Do I need the desktop application to use Routines?#

The research preview of Routines is currently available through the Claude Code desktop application. It is possible that Routines will come to the terminal-native version as well, but as of v2.1.108, the desktop redesign is where the full feature set lives. You can still use Claude Code in your regular terminal for everything else.

How does ENABLE_PROMPT_CACHING_1H affect my costs?#

Setting ENABLE_PROMPT_CACHING_1H=true extends the prompt cache TTL from five minutes to one hour. This means your cached system prompts and context survive longer between interactions, resulting in fewer cache rebuilds and lower token costs. Cached input tokens cost significantly less than uncached ones. The exact savings depend on your system prompt size and how frequently you interact with the agent, but I observed a jump from roughly 60% to 85% cache hit rates across a working day.

Not through any official mechanism yet. Routines are stored locally on your machine. You could manually copy the Routine definition files and share them through your own version control, but there is no built-in sharing, publishing, or team synchronization feature. This is a known gap in the research preview.

What happens when a Routine fails partway through?#

The Routine stops at the failed step and reports a brief error. If you have defined an on_fail handler for that step, the agent will attempt the recovery action before giving up. If no handler is defined, the Routine halts and you need to intervene manually. The debugging experience is still limited. You do not get a full reasoning trace, which makes diagnosing failures in complex Routines harder than it should be.

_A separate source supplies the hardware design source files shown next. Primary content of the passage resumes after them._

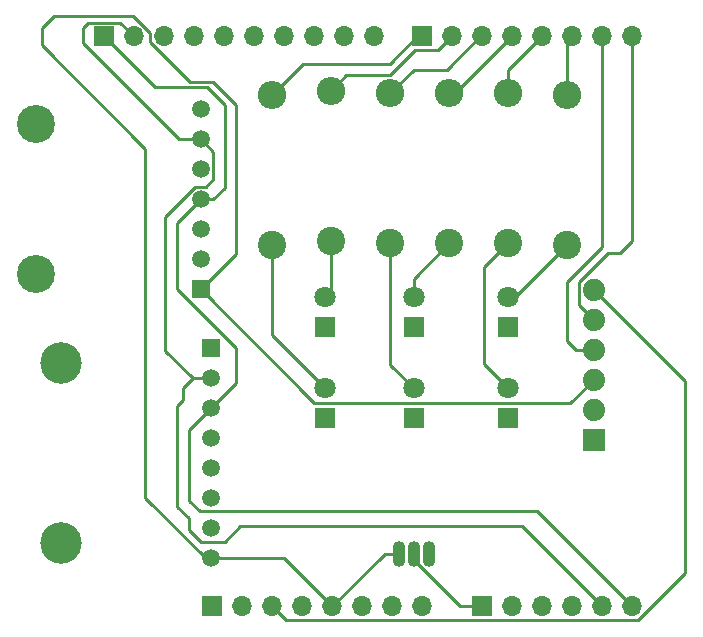
<source format=gbr>
%TF.GenerationSoftware,KiCad,Pcbnew,8.0.8*%
%TF.CreationDate,2025-03-12T20:50:06-06:00*%
%TF.ProjectId,UnoShieldFinalProject,556e6f53-6869-4656-9c64-46696e616c50,rev?*%
%TF.SameCoordinates,Original*%
%TF.FileFunction,Copper,L1,Top*%
%TF.FilePolarity,Positive*%
%FSLAX46Y46*%
G04 Gerber Fmt 4.6, Leading zero omitted, Abs format (unit mm)*
G04 Created by KiCad (PCBNEW 8.0.8) date 2025-03-12 20:50:06*
%MOMM*%
%LPD*%
G01*
G04 APERTURE LIST*
%TA.AperFunction,ComponentPad*%
%ADD10R,1.700000X1.700000*%
%TD*%
%TA.AperFunction,ComponentPad*%
%ADD11O,1.700000X1.700000*%
%TD*%
%TA.AperFunction,ComponentPad*%
%ADD12O,1.100000X2.200000*%
%TD*%
%TA.AperFunction,ComponentPad*%
%ADD13R,1.800000X1.800000*%
%TD*%
%TA.AperFunction,ComponentPad*%
%ADD14C,1.800000*%
%TD*%
%TA.AperFunction,ComponentPad*%
%ADD15R,1.879600X1.879600*%
%TD*%
%TA.AperFunction,ComponentPad*%
%ADD16C,1.879600*%
%TD*%
%TA.AperFunction,ComponentPad*%
%ADD17C,2.400000*%
%TD*%
%TA.AperFunction,ComponentPad*%
%ADD18O,2.400000X2.400000*%
%TD*%
%TA.AperFunction,ComponentPad*%
%ADD19R,1.508000X1.508000*%
%TD*%
%TA.AperFunction,ComponentPad*%
%ADD20C,1.508000*%
%TD*%
%TA.AperFunction,ComponentPad*%
%ADD21C,3.216000*%
%TD*%
%TA.AperFunction,ComponentPad*%
%ADD22C,3.516000*%
%TD*%
%TA.AperFunction,Conductor*%
%ADD23C,0.250000*%
%TD*%
G04 APERTURE END LIST*
D10*
%TO.P,J1,1,Pin_1*%
%TO.N,unconnected-(J1-Pin_1-Pad1)*%
X127940000Y-97460000D03*
D11*
%TO.P,J1,2,Pin_2*%
%TO.N,/IOREF*%
X130480000Y-97460000D03*
%TO.P,J1,3,Pin_3*%
%TO.N,/Reset*%
X133020000Y-97460000D03*
%TO.P,J1,4,Pin_4*%
%TO.N,+3V3*%
X135560000Y-97460000D03*
%TO.P,J1,5,Pin_5*%
%TO.N,+5V*%
X138100000Y-97460000D03*
%TO.P,J1,6,Pin_6*%
%TO.N,GND*%
X140640000Y-97460000D03*
%TO.P,J1,7,Pin_7*%
X143180000Y-97460000D03*
%TO.P,J1,8,Pin_8*%
%TO.N,VCC*%
X145720000Y-97460000D03*
%TD*%
D10*
%TO.P,J3,1,Pin_1*%
%TO.N,/A0*%
X150800000Y-97460000D03*
D11*
%TO.P,J3,2,Pin_2*%
%TO.N,/A1*%
X153340000Y-97460000D03*
%TO.P,J3,3,Pin_3*%
%TO.N,/A2*%
X155880000Y-97460000D03*
%TO.P,J3,4,Pin_4*%
%TO.N,/A3*%
X158420000Y-97460000D03*
%TO.P,J3,5,Pin_5*%
%TO.N,/SDA{slash}A4*%
X160960000Y-97460000D03*
%TO.P,J3,6,Pin_6*%
%TO.N,/SCL{slash}A5*%
X163500000Y-97460000D03*
%TD*%
D10*
%TO.P,J2,1,Pin_1*%
%TO.N,/SCL{slash}A5*%
X118796000Y-49200000D03*
D11*
%TO.P,J2,2,Pin_2*%
%TO.N,/SDA{slash}A4*%
X121336000Y-49200000D03*
%TO.P,J2,3,Pin_3*%
%TO.N,/AREF*%
X123876000Y-49200000D03*
%TO.P,J2,4,Pin_4*%
%TO.N,GND*%
X126416000Y-49200000D03*
%TO.P,J2,5,Pin_5*%
%TO.N,/13*%
X128956000Y-49200000D03*
%TO.P,J2,6,Pin_6*%
%TO.N,/12*%
X131496000Y-49200000D03*
%TO.P,J2,7,Pin_7*%
%TO.N,/\u002A11*%
X134036000Y-49200000D03*
%TO.P,J2,8,Pin_8*%
%TO.N,/\u002A10*%
X136576000Y-49200000D03*
%TO.P,J2,9,Pin_9*%
%TO.N,/\u002A9*%
X139116000Y-49200000D03*
%TO.P,J2,10,Pin_10*%
%TO.N,/8*%
X141656000Y-49200000D03*
%TD*%
D10*
%TO.P,J4,1,Pin_1*%
%TO.N,/7*%
X145720000Y-49200000D03*
D11*
%TO.P,J4,2,Pin_2*%
%TO.N,/\u002A6*%
X148260000Y-49200000D03*
%TO.P,J4,3,Pin_3*%
%TO.N,/\u002A5*%
X150800000Y-49200000D03*
%TO.P,J4,4,Pin_4*%
%TO.N,/4*%
X153340000Y-49200000D03*
%TO.P,J4,5,Pin_5*%
%TO.N,/\u002A3*%
X155880000Y-49200000D03*
%TO.P,J4,6,Pin_6*%
%TO.N,/2*%
X158420000Y-49200000D03*
%TO.P,J4,7,Pin_7*%
%TO.N,/TX{slash}1*%
X160960000Y-49200000D03*
%TO.P,J4,8,Pin_8*%
%TO.N,/RX{slash}0*%
X163500000Y-49200000D03*
%TD*%
D12*
%TO.P,U2,1,+VS*%
%TO.N,+5V*%
X143730000Y-93000000D03*
%TO.P,U2,2,VOUT*%
%TO.N,/A0*%
X145000000Y-93000000D03*
%TO.P,U2,3,GND*%
%TO.N,GND*%
X146270000Y-93000000D03*
%TD*%
D13*
%TO.P,D4,1,K*%
%TO.N,GND*%
X145000000Y-81540000D03*
D14*
%TO.P,D4,2,A*%
%TO.N,Net-(D4-A)*%
X145000000Y-79000000D03*
%TD*%
D15*
%TO.P,U1,1,BLK*%
%TO.N,GND*%
X160245000Y-83350000D03*
D16*
%TO.P,U1,2,GND*%
X160245000Y-80810000D03*
%TO.P,U1,3,VCC*%
%TO.N,+5V*%
X160245000Y-78270000D03*
%TO.P,U1,4,TXO*%
%TO.N,/TX{slash}1*%
X160245000Y-75730000D03*
%TO.P,U1,5,RXI*%
%TO.N,/RX{slash}0*%
X160245000Y-73190000D03*
%TO.P,U1,6,GRN*%
%TO.N,/Reset*%
X160245000Y-70650000D03*
%TD*%
D17*
%TO.P,R3,1*%
%TO.N,Net-(D3-A)*%
X148000000Y-66700000D03*
D18*
%TO.P,R3,2*%
%TO.N,/4*%
X148000000Y-54000000D03*
%TD*%
D13*
%TO.P,D2,1,K*%
%TO.N,GND*%
X153000000Y-81500000D03*
D14*
%TO.P,D2,2,A*%
%TO.N,Net-(D2-A)*%
X153000000Y-78960000D03*
%TD*%
D17*
%TO.P,R2,1*%
%TO.N,Net-(D2-A)*%
X153000000Y-66700000D03*
D18*
%TO.P,R2,2*%
%TO.N,/\u002A3*%
X153000000Y-54000000D03*
%TD*%
D17*
%TO.P,R4,1*%
%TO.N,Net-(D4-A)*%
X143000000Y-66700000D03*
D18*
%TO.P,R4,2*%
%TO.N,/\u002A5*%
X143000000Y-54000000D03*
%TD*%
D17*
%TO.P,R5,1*%
%TO.N,Net-(D5-A)*%
X138000000Y-66500000D03*
D18*
%TO.P,R5,2*%
%TO.N,/\u002A6*%
X138000000Y-53800000D03*
%TD*%
D19*
%TO.P,U3,1,VIN*%
%TO.N,+5V*%
X126985000Y-70620000D03*
D20*
%TO.P,U3,2,3VO*%
%TO.N,unconnected-(U3-3VO-Pad2)*%
X126985000Y-68080000D03*
%TO.P,U3,3,GND*%
%TO.N,GND*%
X126985000Y-65540000D03*
%TO.P,U3,4,SCK*%
%TO.N,/SCL{slash}A5*%
X126985000Y-63000000D03*
%TO.P,U3,5,SDO*%
%TO.N,unconnected-(U3-SDO-Pad5)*%
X126985000Y-60460000D03*
%TO.P,U3,6,SDI*%
%TO.N,/SDA{slash}A4*%
X126985000Y-57920000D03*
%TO.P,U3,7,CS*%
%TO.N,unconnected-(U3-CS-Pad7)*%
X126985000Y-55380000D03*
D21*
%TO.P,U3,P1*%
%TO.N,N/C*%
X113015000Y-69350000D03*
%TO.P,U3,P2*%
X113015000Y-56650000D03*
%TD*%
D19*
%TO.P,U4,1,A*%
%TO.N,unconnected-(U4-A-Pad1)*%
X127850000Y-75610000D03*
D20*
%TO.P,U4,2,SDA*%
%TO.N,/SDA{slash}A4*%
X127850000Y-78150000D03*
%TO.P,U4,3,SCL*%
%TO.N,/SCL{slash}A5*%
X127850000Y-80690000D03*
%TO.P,U4,4,I1*%
%TO.N,unconnected-(U4-I1-Pad4)*%
X127850000Y-83230000D03*
%TO.P,U4,5,I2*%
%TO.N,unconnected-(U4-I2-Pad5)*%
X127850000Y-85770000D03*
%TO.P,U4,6,3VO*%
%TO.N,unconnected-(U4-3VO-Pad6)*%
X127850000Y-88310000D03*
%TO.P,U4,7,GND*%
%TO.N,GND*%
X127850000Y-90850000D03*
%TO.P,U4,8,VIN*%
%TO.N,+5V*%
X127850000Y-93390000D03*
D22*
%TO.P,U4,P1*%
%TO.N,N/C*%
X115150000Y-92120000D03*
%TO.P,U4,P2*%
X115150000Y-76880000D03*
%TD*%
D13*
%TO.P,D6,1,K*%
%TO.N,GND*%
X137500000Y-81500000D03*
D14*
%TO.P,D6,2,A*%
%TO.N,Net-(D6-A)*%
X137500000Y-78960000D03*
%TD*%
D17*
%TO.P,R1,1*%
%TO.N,Net-(D1-A)*%
X158000000Y-66850000D03*
D18*
%TO.P,R1,2*%
%TO.N,/2*%
X158000000Y-54150000D03*
%TD*%
D13*
%TO.P,D3,1,K*%
%TO.N,GND*%
X145000000Y-73775000D03*
D14*
%TO.P,D3,2,A*%
%TO.N,Net-(D3-A)*%
X145000000Y-71235000D03*
%TD*%
D13*
%TO.P,D1,1,K*%
%TO.N,GND*%
X153000000Y-73775000D03*
D14*
%TO.P,D1,2,A*%
%TO.N,Net-(D1-A)*%
X153000000Y-71235000D03*
%TD*%
D13*
%TO.P,D5,1,K*%
%TO.N,GND*%
X137500000Y-73775000D03*
D14*
%TO.P,D5,2,A*%
%TO.N,Net-(D5-A)*%
X137500000Y-71235000D03*
%TD*%
D17*
%TO.P,R6,1*%
%TO.N,Net-(D6-A)*%
X133000000Y-66850000D03*
D18*
%TO.P,R6,2*%
%TO.N,/7*%
X133000000Y-54150000D03*
%TD*%
D23*
%TO.N,+5V*%
X130000000Y-55000000D02*
X130000000Y-67605000D01*
X128050000Y-53050000D02*
X130000000Y-55000000D01*
X126050000Y-53050000D02*
X128050000Y-53050000D01*
X130000000Y-67605000D02*
X126985000Y-70620000D01*
X121272701Y-47475000D02*
X122701000Y-48903299D01*
X114525482Y-47475000D02*
X121272701Y-47475000D01*
X122701000Y-49701000D02*
X126050000Y-53050000D01*
X113515000Y-48485482D02*
X114525482Y-47475000D01*
X122701000Y-48903299D02*
X122701000Y-49701000D01*
X113515000Y-49914518D02*
X113515000Y-48485482D01*
X122300241Y-88300241D02*
X122300241Y-58699759D01*
X122300241Y-58699759D02*
X113515000Y-49914518D01*
X127390000Y-93390000D02*
X122300241Y-88300241D01*
X127850000Y-93390000D02*
X127390000Y-93390000D01*
%TO.N,/SDA{slash}A4*%
X120161000Y-48025000D02*
X121336000Y-49200000D01*
X117000000Y-49754000D02*
X117000000Y-48500000D01*
X117000000Y-48500000D02*
X117475000Y-48025000D01*
X125166000Y-57920000D02*
X117000000Y-49754000D01*
X126985000Y-57920000D02*
X125166000Y-57920000D01*
X117475000Y-48025000D02*
X120161000Y-48025000D01*
%TO.N,/SCL{slash}A5*%
X123096000Y-53500000D02*
X118796000Y-49200000D01*
X129000000Y-62051317D02*
X129000000Y-55000000D01*
X129000000Y-55000000D02*
X127500000Y-53500000D01*
X127500000Y-53500000D02*
X123096000Y-53500000D01*
X128051317Y-63000000D02*
X129000000Y-62051317D01*
X126985000Y-63000000D02*
X128051317Y-63000000D01*
%TO.N,/SDA{slash}A4*%
X124000000Y-75800000D02*
X126350000Y-78150000D01*
X124000000Y-64459063D02*
X124000000Y-75800000D01*
X126538063Y-61921000D02*
X124000000Y-64459063D01*
X127431937Y-61921000D02*
X126538063Y-61921000D01*
X128064000Y-61288937D02*
X127431937Y-61921000D01*
X128064000Y-58999000D02*
X128064000Y-61288937D01*
X126985000Y-57920000D02*
X128064000Y-58999000D01*
%TO.N,/SCL{slash}A5*%
X125000000Y-70602000D02*
X125000000Y-64985000D01*
X130000000Y-75602000D02*
X125000000Y-70602000D01*
X125000000Y-64985000D02*
X126985000Y-63000000D01*
X127850000Y-80690000D02*
X130000000Y-78540000D01*
X130000000Y-78540000D02*
X130000000Y-75602000D01*
%TO.N,+5V*%
X136590000Y-80225000D02*
X126985000Y-70620000D01*
X158290000Y-80225000D02*
X136590000Y-80225000D01*
X160245000Y-78270000D02*
X158290000Y-80225000D01*
%TO.N,/SCL{slash}A5*%
X126000000Y-82540000D02*
X127850000Y-80690000D01*
X126000000Y-88500000D02*
X126000000Y-82540000D01*
X126889000Y-89389000D02*
X126000000Y-88500000D01*
X155429000Y-89389000D02*
X126889000Y-89389000D01*
X163500000Y-97460000D02*
X155429000Y-89389000D01*
%TO.N,/SDA{slash}A4*%
X126350000Y-78150000D02*
X127850000Y-78150000D01*
X125500000Y-79000000D02*
X126350000Y-78150000D01*
X125500000Y-80000000D02*
X125500000Y-79000000D01*
X125000000Y-80500000D02*
X125500000Y-80000000D01*
X126000000Y-91000000D02*
X126000000Y-90000000D01*
X127000000Y-92000000D02*
X126000000Y-91000000D01*
X126000000Y-90000000D02*
X125000000Y-89000000D01*
X129000000Y-92000000D02*
X127000000Y-92000000D01*
X154155000Y-90655000D02*
X130345000Y-90655000D01*
X160960000Y-97460000D02*
X154155000Y-90655000D01*
X130345000Y-90655000D02*
X129000000Y-92000000D01*
X125000000Y-89000000D02*
X125000000Y-80500000D01*
%TO.N,/Reset*%
X168000000Y-94621701D02*
X168000000Y-78405000D01*
X163986701Y-98635000D02*
X168000000Y-94621701D01*
X134195000Y-98635000D02*
X163986701Y-98635000D01*
X133020000Y-97460000D02*
X134195000Y-98635000D01*
X168000000Y-78405000D02*
X160245000Y-70650000D01*
%TO.N,+5V*%
X134030000Y-93390000D02*
X138100000Y-97460000D01*
X127850000Y-93390000D02*
X134030000Y-93390000D01*
%TO.N,/A0*%
X148910000Y-97460000D02*
X150800000Y-97460000D01*
X145000000Y-93550000D02*
X148910000Y-97460000D01*
X145000000Y-93000000D02*
X145000000Y-93550000D01*
%TO.N,+5V*%
X143730000Y-93000000D02*
X142560000Y-93000000D01*
X142560000Y-93000000D02*
X138100000Y-97460000D01*
%TO.N,/RX{slash}0*%
X161500000Y-67500000D02*
X162500000Y-67500000D01*
X158980200Y-70019800D02*
X161500000Y-67500000D01*
X163500000Y-66500000D02*
X163500000Y-49200000D01*
X158980200Y-71925200D02*
X158980200Y-70019800D01*
X160245000Y-73190000D02*
X158980200Y-71925200D01*
X162500000Y-67500000D02*
X163500000Y-66500000D01*
%TO.N,/TX{slash}1*%
X158000000Y-70000000D02*
X160960000Y-67040000D01*
X158000000Y-75000000D02*
X158000000Y-70000000D01*
X158730000Y-75730000D02*
X158000000Y-75000000D01*
X160245000Y-75730000D02*
X158730000Y-75730000D01*
X160960000Y-67040000D02*
X160960000Y-49200000D01*
%TO.N,Net-(D6-A)*%
X133000000Y-74460000D02*
X137500000Y-78960000D01*
X133000000Y-66850000D02*
X133000000Y-74460000D01*
%TO.N,Net-(D5-A)*%
X138000000Y-70735000D02*
X137500000Y-71235000D01*
X138000000Y-66500000D02*
X138000000Y-70735000D01*
%TO.N,Net-(D4-A)*%
X143000000Y-77000000D02*
X145000000Y-79000000D01*
X143000000Y-66700000D02*
X143000000Y-77000000D01*
%TO.N,Net-(D3-A)*%
X145000000Y-69700000D02*
X145000000Y-71235000D01*
X148000000Y-66700000D02*
X145000000Y-69700000D01*
%TO.N,Net-(D2-A)*%
X151000000Y-76960000D02*
X153000000Y-78960000D01*
X151000000Y-68700000D02*
X151000000Y-76960000D01*
X153000000Y-66700000D02*
X151000000Y-68700000D01*
%TO.N,Net-(D1-A)*%
X153615000Y-71235000D02*
X153000000Y-71235000D01*
X158000000Y-66850000D02*
X153615000Y-71235000D01*
%TO.N,/\u002A6*%
X145100000Y-50375000D02*
X143000000Y-52475000D01*
X139325000Y-52475000D02*
X138000000Y-53800000D01*
X147085000Y-50375000D02*
X145100000Y-50375000D01*
X148260000Y-49200000D02*
X147085000Y-50375000D01*
X143000000Y-52475000D02*
X139325000Y-52475000D01*
%TO.N,/7*%
X135650000Y-51500000D02*
X133000000Y-54150000D01*
X145300000Y-49200000D02*
X143000000Y-51500000D01*
X143000000Y-51500000D02*
X135650000Y-51500000D01*
X145720000Y-49200000D02*
X145300000Y-49200000D01*
%TO.N,/\u002A5*%
X145000000Y-52000000D02*
X143000000Y-54000000D01*
X147843324Y-52000000D02*
X145000000Y-52000000D01*
X150643324Y-49200000D02*
X147843324Y-52000000D01*
X150800000Y-49200000D02*
X150643324Y-49200000D01*
%TO.N,/4*%
X148540000Y-54000000D02*
X148000000Y-54000000D01*
X153340000Y-49200000D02*
X148540000Y-54000000D01*
%TO.N,/\u002A3*%
X153000000Y-52080000D02*
X155880000Y-49200000D01*
X153000000Y-54000000D02*
X153000000Y-52080000D01*
%TO.N,/2*%
X158000000Y-49620000D02*
X158420000Y-49200000D01*
X158000000Y-54150000D02*
X158000000Y-49620000D01*
%TD*%
M02*

</source>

Are Routines safe to run unattended?#

That depends on what the Routine does. For read-only workflows like linting, testing, and analysis, running unattended is relatively low risk. For workflows that write files, make commits, or interact with external services, I would recommend using the requires_approval flag on any step that has side effects. The research preview does not have built-in sandboxing for Routines, so the agent has the same filesystem access it always does.

How does multi-session support interact with Routines?#

Each session has its own independent context window and conversation. You can run a Routine in one session while working interactively in another. The sessions share the same filesystem, which means you need to be careful about concurrent edits to the same files. But the combination is powerful. You can kick off a long-running Routine in a background session and continue your primary work without interruption. The session will notify you when the Routine completes or needs approval.